While we could dive more into the other attributes, it’s already become incredibly clear that the cases in this dataset are suffering from serious health issues. And are much unhealthier relative to the rest of the US population. This is an unfortunate indication of the socio-economic situation the Pima Indian tribe were in, as we know historically these tribes have faced many hardships.

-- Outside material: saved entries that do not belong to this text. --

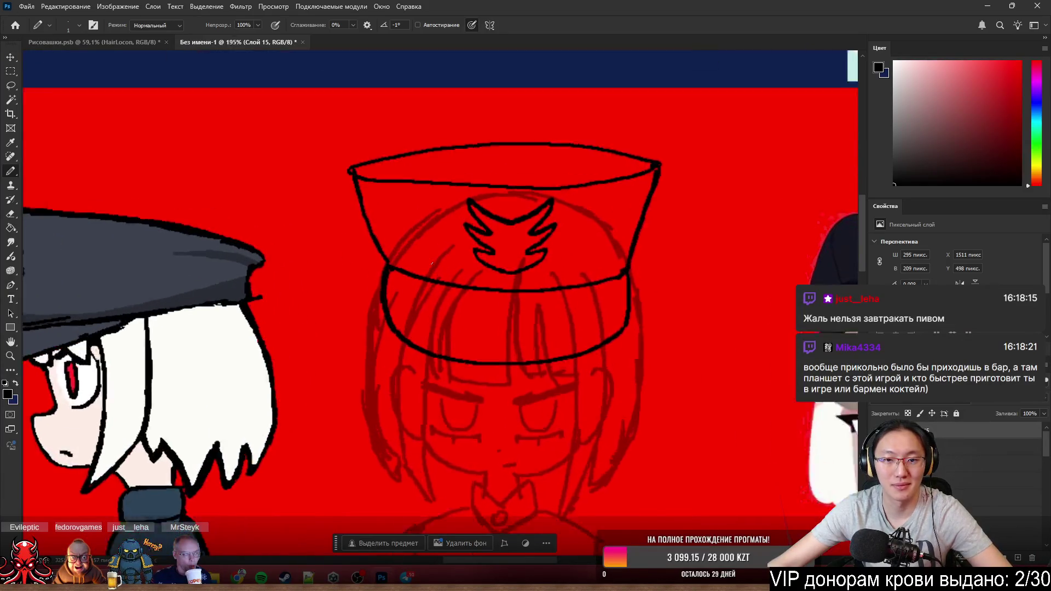
pyautogui.scroll(-3, 593, 287)
pyautogui.scroll(1, 599, 297)
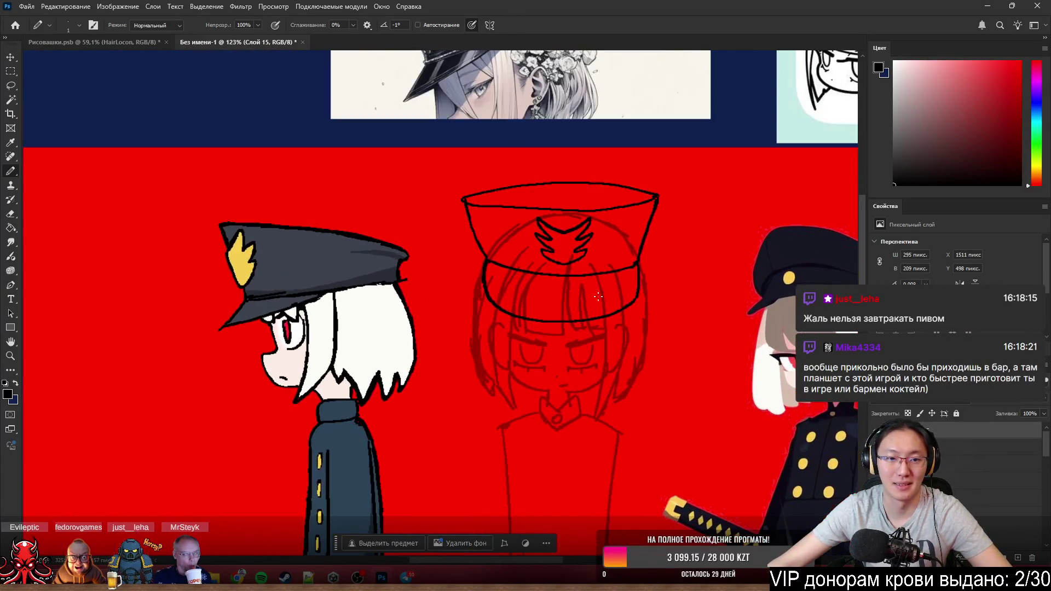
pyautogui.scroll(1, 630, 223)
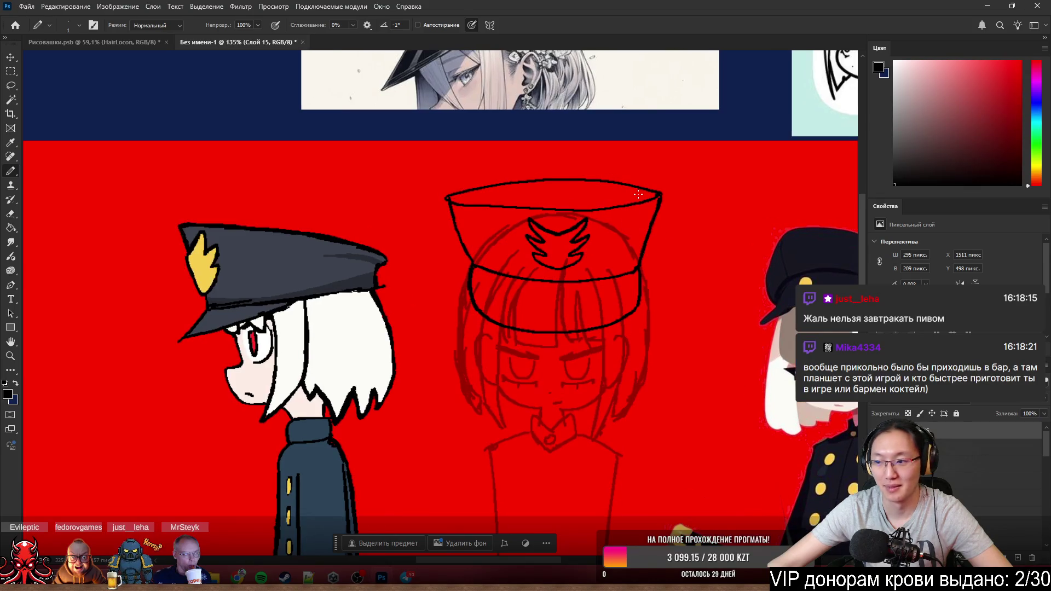
pyautogui.scroll(3, 617, 215)
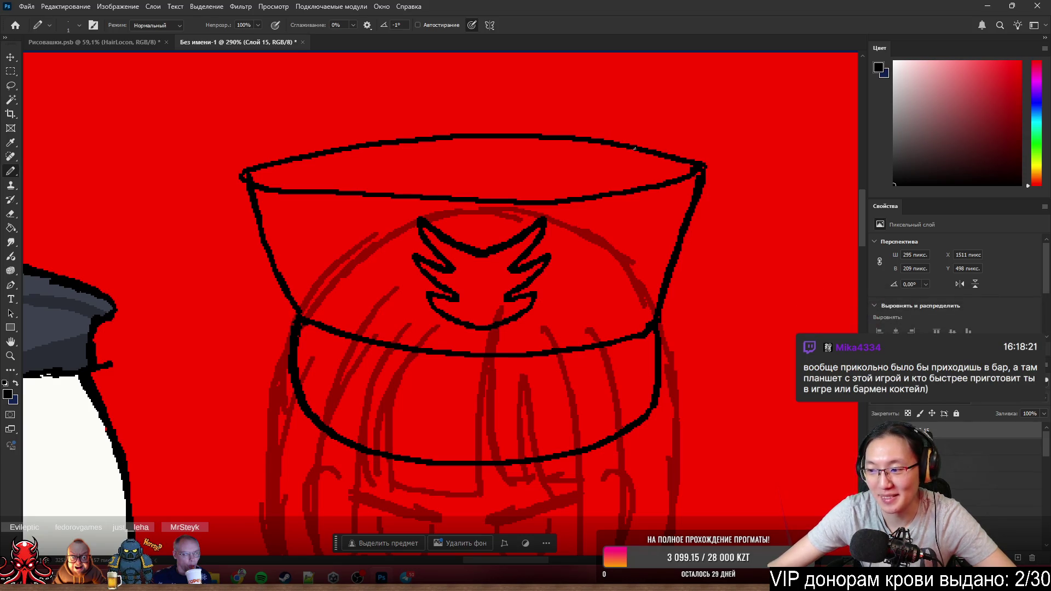
pyautogui.scroll(-2, 708, 175)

But, in short, by observing some basic descriptive statistics we have learned a lot more about the data itself and each of the attributes. The story of the dataset is becoming much clearer, and in turn, will be incredibly useful in the later stages of this project.

Initial Exploratory Data Analysis Pt.2

Alongside descriptive statistics, another great way to better understand the story behind the data we’re investigating is to visualise it. Let’s first plot histograms (Figure 4) and boxplots (Figure 5) for each of the attributes.

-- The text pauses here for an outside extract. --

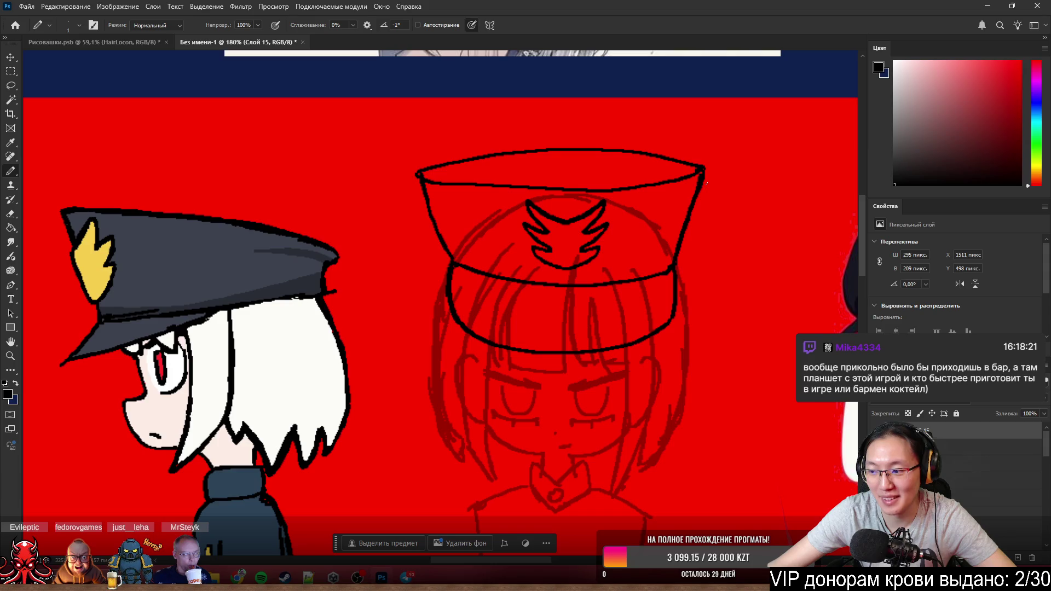
pyautogui.scroll(-2, 704, 181)
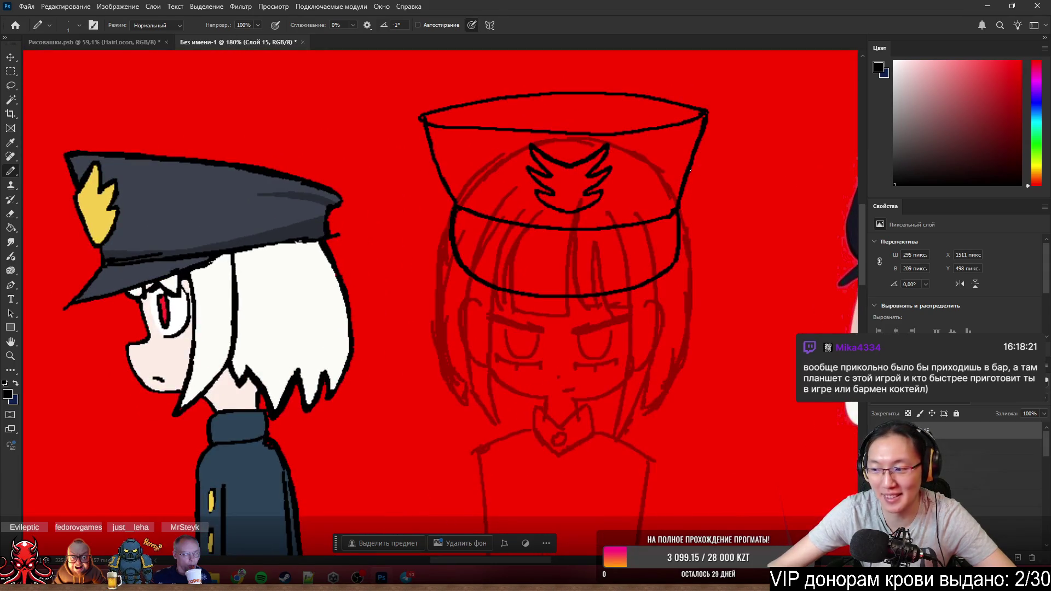
pyautogui.scroll(1, 676, 134)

From the histogram, there are several important points to denote:

1. As mentioned in previous sections, it looks like there are a number of attributes that have a high distribution of 0 values. From further investigation we know that it is because of imputation techniques, however, the severity of missing data in this already small dataset will most likely present an issue for our machine learning models later on.

2. Many of the histograms are tail-heavy. This may make it harder for some machine learning models to detect patterns. And so, there is definitely a need to perform meaningful transformations so that they are more unimodal in distribution.

3. These attributes all have different scales, and so feature engineering must be applied before performing any machine learning.

4. Looking at the Age histogram we see that most of the subjects are under 35 years old, and yet the Blood Pressure and BMI histograms show the highest distribution at surprisingly high numbers; further showcasing the poor health of these women.

And as is apparent in Figure 5 below, there are several attributes that exhibit many outliers. In which case, to ensure the efficacy of producing effective Machine Learning models to predict diabetes mellitus, it’s likely that we’ll need to clip these features later on.

The last part of this dataset that we’ll take a look at is the target variable and its relation to the features in this dataset. As is evident in figure 6, we can see that we are dealing with an imbalanced class distribution problem.

With ~65% of cases in this dataset being non-diabetic, this poses a challenge for our Machine Learning algorithms. As classification models are typically designed assuming an equal number of instances for each class. Since the dataset is already quite small, we cannot perform any techniques to try to rebalance this class distribution for the training and testing sets.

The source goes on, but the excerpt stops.